Note: All of these parameters that the user was prompted for can actually be given as arguments to the script. These are all explained in full in the documentation. To avoid the prompting you can instead run:

python scrapers.py --override-time --query-conf demo.json -m query -c psc -a login/demo.auth -cl 50 ../../data/pacer/psc

Result Once these values have all been input, the Scraper should launch at this point and download the query results. You should see in the terminal the following message:

Query results saved to <path_to_psc>/psc/queries

If you navigate to the psc folder you will see firstly that a few subfolders have been created to house the data, and secondly within the queries folder there should be a .html file that contains the query results.

4. Docket Scraper

Next we will take that query results file and download all of the dockets for the listed cases. The Docket Scraper module can take a .html query file, which we have just downloaded, as its input.

Running script To use the Docket Scraper we will run the following:

python scrapers.py -m docket --docket-input ../../data/pacer/psc/queries/<query_file>.html -c psc -a login/demo.auth -cl 50 --override-time ../../data/pacer/psc
  • The --docket-input option takes the path to the query file. The actual name of the query file (<query_file>) will vary as it includes a timestamp.

The Docket Scraper (as well as the Document Scraper which will look at next) runs asynchronously across multiple Firefox instances, by default two. The no. of instances (workers) running can be adjusted by the n-workers option (see the documentation).

Note: the scraper only keeps the civil and criminal cases, to download a specific case type you can use the --case-type option.

Result Once both browsers have finished and closed, all of the cases from the query results file should be downloaded and can be found in /data/pacer/psc/html

5. Document Scraper

Lastly, we will get the actual documents associated with docket lines of the cases. The docket scraper can take a few different types of inputs, including a list of specific cases, but for this tutorial we will give it the directory of docket .html files as an input so that documents for all cases will be downloaded. By default, for each case all documents and attachments will be downloaded.

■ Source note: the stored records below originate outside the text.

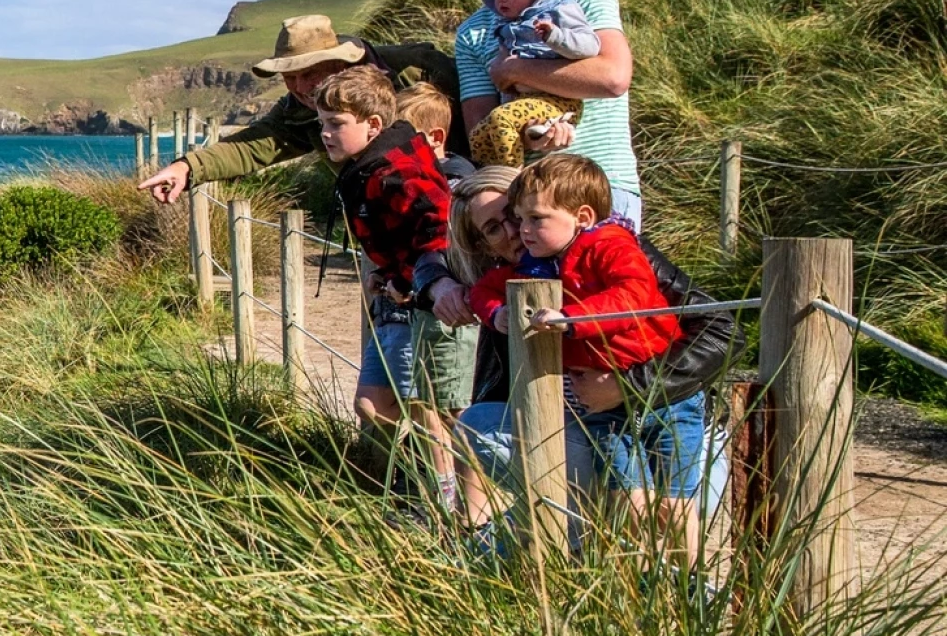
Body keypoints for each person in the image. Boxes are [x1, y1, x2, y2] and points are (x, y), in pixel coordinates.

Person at [444, 167, 733, 540]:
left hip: (667, 412)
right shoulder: (518, 282)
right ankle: (579, 532)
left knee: (667, 514)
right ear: (483, 245)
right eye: (496, 227)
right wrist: (436, 285)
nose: (518, 231)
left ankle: (657, 569)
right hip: (597, 427)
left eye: (525, 215)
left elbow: (721, 329)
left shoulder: (615, 250)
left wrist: (627, 386)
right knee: (478, 424)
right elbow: (429, 254)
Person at [447, 0, 643, 227]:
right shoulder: (473, 31)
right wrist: (526, 133)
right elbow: (480, 134)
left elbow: (612, 77)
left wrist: (515, 70)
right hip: (526, 203)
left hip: (602, 186)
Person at [137, 14, 463, 204]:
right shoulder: (299, 110)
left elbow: (473, 116)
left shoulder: (416, 70)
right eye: (289, 77)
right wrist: (186, 168)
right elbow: (254, 146)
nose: (300, 87)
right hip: (379, 223)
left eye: (309, 74)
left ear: (339, 62)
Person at [314, 67, 454, 445]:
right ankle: (410, 478)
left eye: (335, 123)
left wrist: (410, 279)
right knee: (372, 405)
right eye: (322, 122)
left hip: (425, 305)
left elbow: (440, 225)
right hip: (401, 299)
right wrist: (388, 270)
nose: (325, 133)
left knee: (430, 412)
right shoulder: (373, 167)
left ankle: (438, 498)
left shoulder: (397, 170)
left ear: (373, 124)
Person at [394, 81, 474, 504]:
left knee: (450, 406)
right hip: (429, 305)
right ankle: (444, 494)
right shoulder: (426, 180)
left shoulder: (452, 186)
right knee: (427, 401)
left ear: (435, 138)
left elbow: (443, 246)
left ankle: (457, 500)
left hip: (452, 308)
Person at [469, 0, 600, 168]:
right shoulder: (507, 25)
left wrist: (555, 37)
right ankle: (491, 179)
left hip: (558, 99)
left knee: (501, 120)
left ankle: (511, 181)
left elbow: (590, 45)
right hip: (523, 102)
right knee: (479, 136)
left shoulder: (560, 10)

Running script To use the Document Scraper we run the following:

python scrapers.py -m document -c psc -a login/demo.auth -cl 50 --override-time ../../data/pacer/psc
  • When no input is specified, the Document Scraper will include all dockets in the /html directory in the download. To download documents for specific documents see below.
  • There is a default limit of 1000 documents per case. Any case that has more than 1000 documents will be skipped. This limit can be changed by the --document-limit option.

Result The Document Scraper will usually take significantly longer to run than the Docket Scraper given the volume of documents in most cases. Once the documents have finished downloading they can be found in the /data/pacer/psc/docs folder.

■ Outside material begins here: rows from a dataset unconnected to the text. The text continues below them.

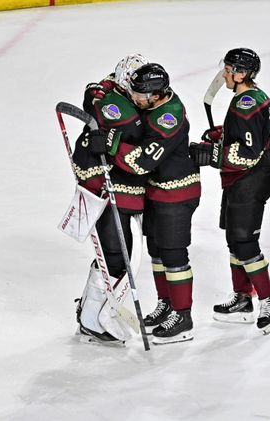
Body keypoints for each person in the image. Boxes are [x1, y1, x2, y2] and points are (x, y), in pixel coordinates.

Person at [89, 63, 201, 344]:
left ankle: (182, 316)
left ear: (156, 94)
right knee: (158, 252)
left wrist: (111, 145)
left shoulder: (169, 117)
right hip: (156, 192)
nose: (135, 99)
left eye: (139, 95)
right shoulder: (152, 103)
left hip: (177, 194)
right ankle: (166, 305)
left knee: (174, 254)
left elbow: (141, 162)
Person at [190, 48, 270, 334]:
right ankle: (243, 298)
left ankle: (269, 300)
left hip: (249, 181)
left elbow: (248, 153)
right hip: (240, 181)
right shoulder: (256, 98)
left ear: (242, 74)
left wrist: (212, 153)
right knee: (234, 240)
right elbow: (260, 134)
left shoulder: (245, 105)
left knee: (244, 243)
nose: (225, 74)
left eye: (230, 69)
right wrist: (224, 134)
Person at [72, 54, 148, 345]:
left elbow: (95, 92)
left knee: (113, 252)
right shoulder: (118, 107)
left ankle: (91, 312)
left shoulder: (107, 91)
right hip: (106, 185)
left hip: (107, 182)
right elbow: (134, 129)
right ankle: (94, 316)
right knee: (117, 253)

Attachments and specific documents

  • To skip docket line attachments you can use the --no-document-att flag.
  • To get specific documents from specific cases, you can use the --document-input option to pass a .csv file with cases ids and list specific documents to retrieve, see the documentation for more.

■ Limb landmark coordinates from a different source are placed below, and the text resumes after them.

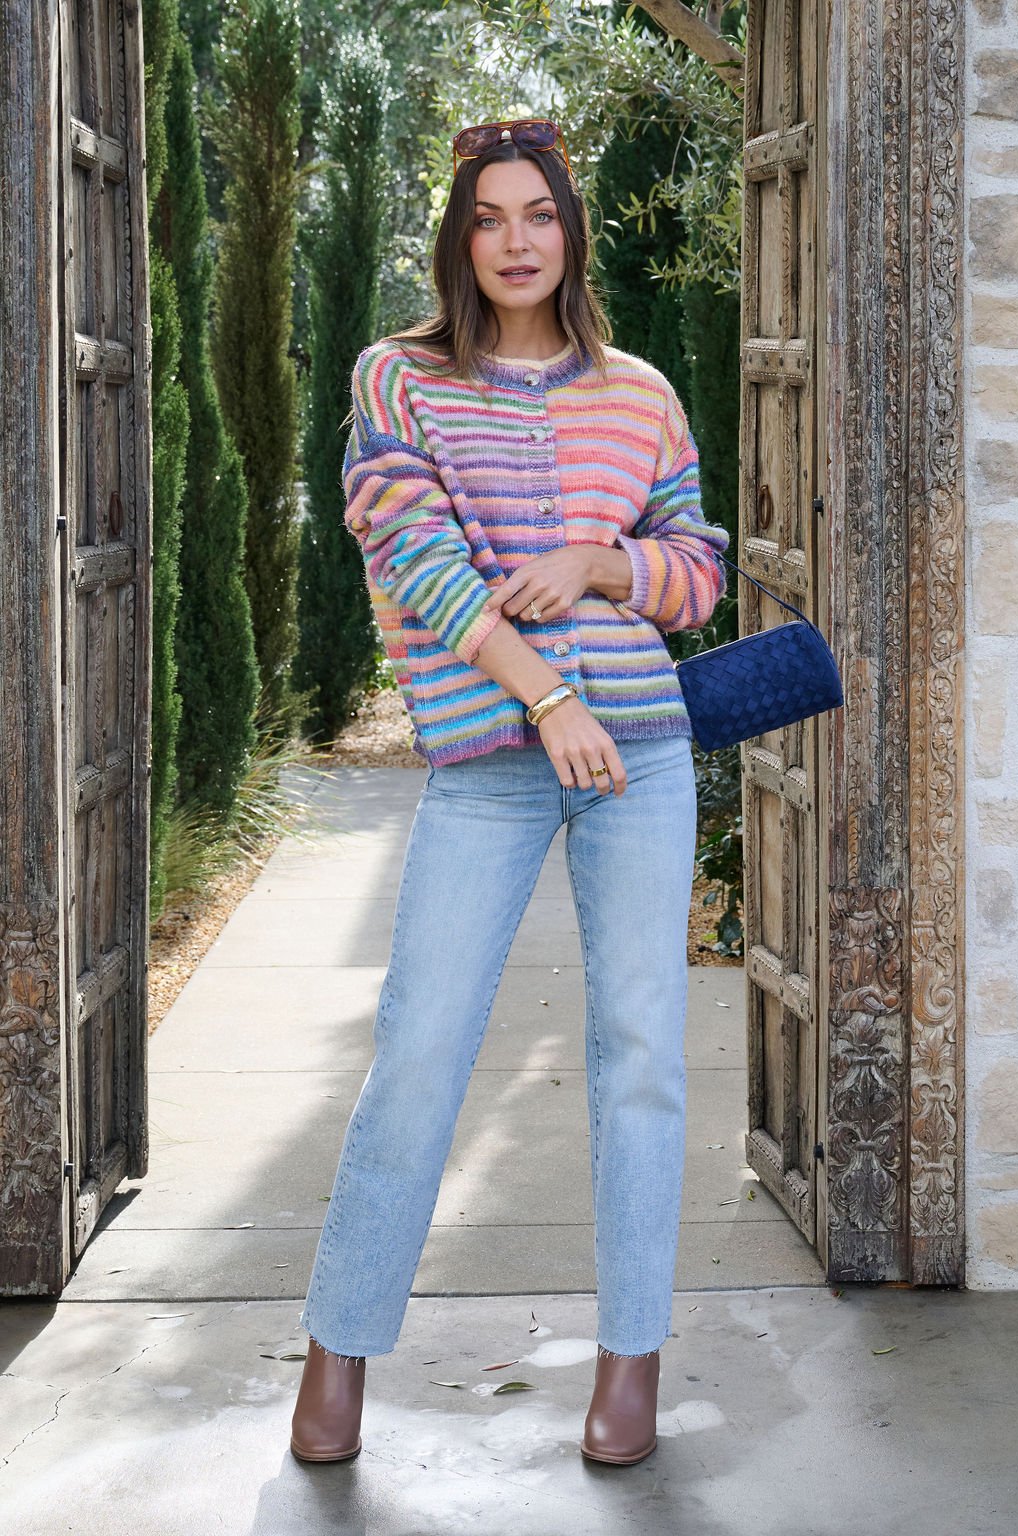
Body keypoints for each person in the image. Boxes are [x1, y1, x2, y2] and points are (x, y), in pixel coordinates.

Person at [289, 117, 729, 1468]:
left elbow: (696, 568)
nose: (518, 241)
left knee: (643, 1058)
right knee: (419, 1050)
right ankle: (338, 1352)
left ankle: (632, 1363)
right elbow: (411, 551)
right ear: (460, 237)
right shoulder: (401, 379)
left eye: (540, 214)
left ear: (570, 233)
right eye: (491, 218)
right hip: (495, 759)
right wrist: (544, 694)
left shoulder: (642, 392)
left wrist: (604, 564)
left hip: (642, 755)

To see more specifics, options and use cases check out the detailed documentation here.

Parser Tutorial

This short section explains how to use the SCALES Parser tool to read HTMLs downloaded from Pacer and convert them into JSON format. The parser takes as its input the results of running the docket scraper - namely, a folder of HTMLs.

Running script To use the parser on the HTMLs from the docket scraper in the previous tutorial, we will simply run the following:

python parse_pacer.py ../../data/pacer/psc/html ../../data/pacer/psc/json

Result Once the parser has finished, all the parsed versions of the HTML files can be found in /data/pacer/psc/json.

To see more specifics, options, and details on the JSON schema, check out the detailed documentation here.